Beans and peas and soy and peanuts. What’s the problem? I’ve been doing a little research lately. I will do my best to explain it the way that I understand it.
Legumes are from a plant family that includes a variety of beans, lentils, chickpeas, peas, soybeans, green beans, and peanuts. On a sidenote, coffee, cocoa, and vanilla are not included in this family. Often times, legumes are labeled as a healthy option due to their fiber, vitamin, mineral, and protein content. However, when you take a closer look, A. Legumes are much higher in the carbohydrate department than protein. 2. When it comes to protein, you are far better off getting protein from meat, seafood, and eggs. C. As far as micronutrients and fiber, your fruit and vegetables trump legumes.
When it comes to legumes, there are really 2 main issues with them: Phytic Acid and lectin.
Phytic Acid binds to nutrients, preventing absorption. This essentially makes them inaccessible to our bodies. In my research, I found that really, it depends on the amount that you consume. It has been debated that it’s ok with smaller amounts. Personally, I have decided that a snack of sugar snap peas or a small side of green beans is ok, but that’s my personal opinion. Strict Paleo says no.
Legumes are a big carbohydrate source. With carbohydrate comes sugar. 1. Beans have a higher glycemic load which Paleo purists try to steer clear of. B. Some of the carbs are tough to digest which may cause unpleasant digestive problems for some people. While this may not be a reason for everyone to avoid them, it’s definitely something to be mindful of…especially if you have IBS or similar digestive problems.
Lectin proteins are found in all sorts of food, with levels being especially high in legumes, grain, and dairy. Lectin is tough to digest. Once in the gut, the still mostly intact proteins have the potential to cross the lining and into the bloodstream. This is when we see an immune response which triggers systemic inflammation (see: leaky gut). People react differently to lectin. If you eat some baked beans, you may be just fine, while your neighbor over there may experience cramping, bloating, gas, and so on and so forth. Same food, same amount, different reactions.

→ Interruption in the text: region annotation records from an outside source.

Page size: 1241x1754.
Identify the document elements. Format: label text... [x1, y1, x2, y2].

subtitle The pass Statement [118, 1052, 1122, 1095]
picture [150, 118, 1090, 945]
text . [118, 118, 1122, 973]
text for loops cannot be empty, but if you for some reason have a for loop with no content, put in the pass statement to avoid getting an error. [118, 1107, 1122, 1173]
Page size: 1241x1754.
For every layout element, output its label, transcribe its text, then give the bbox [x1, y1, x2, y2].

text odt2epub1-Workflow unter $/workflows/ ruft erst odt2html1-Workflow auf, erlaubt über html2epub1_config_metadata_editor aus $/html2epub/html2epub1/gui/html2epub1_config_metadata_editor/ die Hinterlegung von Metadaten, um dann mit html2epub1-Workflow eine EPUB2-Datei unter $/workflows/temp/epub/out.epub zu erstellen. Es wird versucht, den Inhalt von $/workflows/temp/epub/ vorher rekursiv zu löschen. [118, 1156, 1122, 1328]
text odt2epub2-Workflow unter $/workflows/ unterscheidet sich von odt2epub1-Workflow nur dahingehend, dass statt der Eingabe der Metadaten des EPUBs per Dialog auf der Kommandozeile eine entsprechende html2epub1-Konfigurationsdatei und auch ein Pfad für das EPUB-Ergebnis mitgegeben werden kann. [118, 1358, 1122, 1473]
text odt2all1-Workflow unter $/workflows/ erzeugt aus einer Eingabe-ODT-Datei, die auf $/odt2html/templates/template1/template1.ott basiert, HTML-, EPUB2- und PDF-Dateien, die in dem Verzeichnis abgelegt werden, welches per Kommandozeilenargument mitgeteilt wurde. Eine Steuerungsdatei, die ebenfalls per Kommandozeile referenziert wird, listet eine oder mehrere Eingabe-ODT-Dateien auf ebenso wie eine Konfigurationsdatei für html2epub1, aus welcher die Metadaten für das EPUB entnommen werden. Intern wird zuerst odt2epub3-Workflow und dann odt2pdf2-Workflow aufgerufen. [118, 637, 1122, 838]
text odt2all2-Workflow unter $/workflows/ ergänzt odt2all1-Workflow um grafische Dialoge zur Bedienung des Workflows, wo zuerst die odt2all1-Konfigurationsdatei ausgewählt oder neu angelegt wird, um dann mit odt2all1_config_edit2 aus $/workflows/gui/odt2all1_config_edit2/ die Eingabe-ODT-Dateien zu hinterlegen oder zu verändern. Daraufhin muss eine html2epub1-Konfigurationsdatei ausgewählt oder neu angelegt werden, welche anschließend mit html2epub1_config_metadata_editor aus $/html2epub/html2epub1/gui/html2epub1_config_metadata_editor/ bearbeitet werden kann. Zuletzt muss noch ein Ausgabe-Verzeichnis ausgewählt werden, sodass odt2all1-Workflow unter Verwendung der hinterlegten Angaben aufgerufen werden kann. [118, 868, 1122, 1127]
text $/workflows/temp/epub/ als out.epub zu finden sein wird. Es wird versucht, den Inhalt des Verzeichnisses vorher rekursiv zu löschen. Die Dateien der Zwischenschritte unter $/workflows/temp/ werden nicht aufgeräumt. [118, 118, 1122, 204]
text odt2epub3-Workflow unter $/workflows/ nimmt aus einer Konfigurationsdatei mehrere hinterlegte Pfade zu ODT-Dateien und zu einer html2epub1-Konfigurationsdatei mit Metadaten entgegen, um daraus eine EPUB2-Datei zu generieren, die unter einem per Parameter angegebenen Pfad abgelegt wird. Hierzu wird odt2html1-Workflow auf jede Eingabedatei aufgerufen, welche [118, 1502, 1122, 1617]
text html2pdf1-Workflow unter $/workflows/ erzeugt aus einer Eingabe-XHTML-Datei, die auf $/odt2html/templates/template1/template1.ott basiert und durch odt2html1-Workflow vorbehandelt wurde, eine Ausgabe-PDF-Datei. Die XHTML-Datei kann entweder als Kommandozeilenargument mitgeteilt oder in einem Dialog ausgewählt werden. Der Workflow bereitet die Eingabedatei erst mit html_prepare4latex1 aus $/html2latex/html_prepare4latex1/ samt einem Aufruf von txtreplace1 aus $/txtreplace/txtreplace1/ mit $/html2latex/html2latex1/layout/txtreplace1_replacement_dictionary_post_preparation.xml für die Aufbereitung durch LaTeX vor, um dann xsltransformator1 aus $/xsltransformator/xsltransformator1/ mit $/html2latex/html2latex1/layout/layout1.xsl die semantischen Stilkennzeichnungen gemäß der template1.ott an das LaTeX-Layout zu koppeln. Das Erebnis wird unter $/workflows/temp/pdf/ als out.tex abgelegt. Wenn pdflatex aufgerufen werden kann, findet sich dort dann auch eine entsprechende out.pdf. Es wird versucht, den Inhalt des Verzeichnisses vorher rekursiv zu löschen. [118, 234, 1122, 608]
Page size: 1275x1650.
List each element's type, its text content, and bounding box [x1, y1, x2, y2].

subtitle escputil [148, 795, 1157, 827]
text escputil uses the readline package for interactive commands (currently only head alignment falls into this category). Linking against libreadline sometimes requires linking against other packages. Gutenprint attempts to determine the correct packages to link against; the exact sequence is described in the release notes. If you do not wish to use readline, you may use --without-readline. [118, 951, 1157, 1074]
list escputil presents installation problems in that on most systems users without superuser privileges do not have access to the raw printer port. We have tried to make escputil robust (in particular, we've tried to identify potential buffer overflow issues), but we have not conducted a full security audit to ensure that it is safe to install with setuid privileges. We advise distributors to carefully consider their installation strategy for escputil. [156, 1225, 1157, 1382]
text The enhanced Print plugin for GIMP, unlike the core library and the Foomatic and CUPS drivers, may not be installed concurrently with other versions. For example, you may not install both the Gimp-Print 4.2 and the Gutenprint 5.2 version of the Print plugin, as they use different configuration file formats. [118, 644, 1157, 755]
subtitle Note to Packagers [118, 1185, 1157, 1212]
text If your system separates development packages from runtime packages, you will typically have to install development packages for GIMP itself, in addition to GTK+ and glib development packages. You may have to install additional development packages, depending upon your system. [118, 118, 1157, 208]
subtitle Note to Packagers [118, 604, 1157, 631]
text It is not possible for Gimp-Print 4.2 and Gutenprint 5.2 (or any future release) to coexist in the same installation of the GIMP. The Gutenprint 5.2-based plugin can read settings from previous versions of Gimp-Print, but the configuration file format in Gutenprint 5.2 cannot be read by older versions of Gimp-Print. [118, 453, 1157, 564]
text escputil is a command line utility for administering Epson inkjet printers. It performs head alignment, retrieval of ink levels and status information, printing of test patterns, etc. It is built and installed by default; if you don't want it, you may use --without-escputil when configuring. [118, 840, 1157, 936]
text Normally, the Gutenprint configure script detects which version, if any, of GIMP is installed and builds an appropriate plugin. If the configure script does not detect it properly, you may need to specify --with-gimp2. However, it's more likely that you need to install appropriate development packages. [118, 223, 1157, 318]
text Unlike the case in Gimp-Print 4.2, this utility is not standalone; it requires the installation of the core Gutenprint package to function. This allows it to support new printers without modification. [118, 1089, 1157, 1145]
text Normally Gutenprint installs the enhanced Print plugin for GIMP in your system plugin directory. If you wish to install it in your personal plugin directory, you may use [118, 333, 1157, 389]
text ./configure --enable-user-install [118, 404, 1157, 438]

I just wanted to take the time to elaborate a little more on GI distress. Since choosing to adopt the clean eating lifestyle, I have taken an unofficial survey of other people who have also done the same. I have had multiple discussions with a handful of people who have also decided to switch to clean food. In our dialogue, I have found that the majority of them have noticed a significant difference in the way that they feel. Sure, they have more energy, clearer skin, weight loss, etc. But the main thing that they (we) have noticed is less GI discomfort. When you start out maybe doing a strict 30 day challenge, after those 3o days, you may not notice a huge difference in the way that you feel. It’s when you slowly start adding the grains, the dairy, the legumes back into your diet that you see the difference. For the majority of people, they notice bloating, cramps, gas, and heartburn. Just the other week, I sampled a little something at the fire station that had flour and sugars in it. Later that night, I began to have some gnarly stomach cramps, bloating, and heartburn. I had it for the rest of the evening. Before Paleo, I experienced these symptoms fairly regularly, but since making the switch to cleaner eating, I haven’t had any of these symptoms. Cheats like that help me to remember why I choose to be Paleo.
I know of a few people who follow my blog who choose to be vegetarian for various reasons. How does one get protein if meat, seafood, AND legumes are removed? Keep in mind, I write these “Paleo science” blogs from the strict Paleo point of view. I’m just here to educate. I believe that with any type of eating, you need to be smart with it. You need to be mindful of the vitamins and mineral that you’re lacking and find other ways to get them into your diet, whether your Paleo, vegetarian, vegan, whatever. I promote clean eating. How you modify that is up to you. Just be smart about it.
Again, everyone is different. You may feel just fine eating legumes. Strict Paleo says no, but people modify their Paleo in all sorts of ways. You need to experiment and see how legumes affect the way that you feel and how you look, act, think, what have you. As always, comments are welcome. I don’t know all of the answers, but I will do my best to figure it out. I am very much still learning.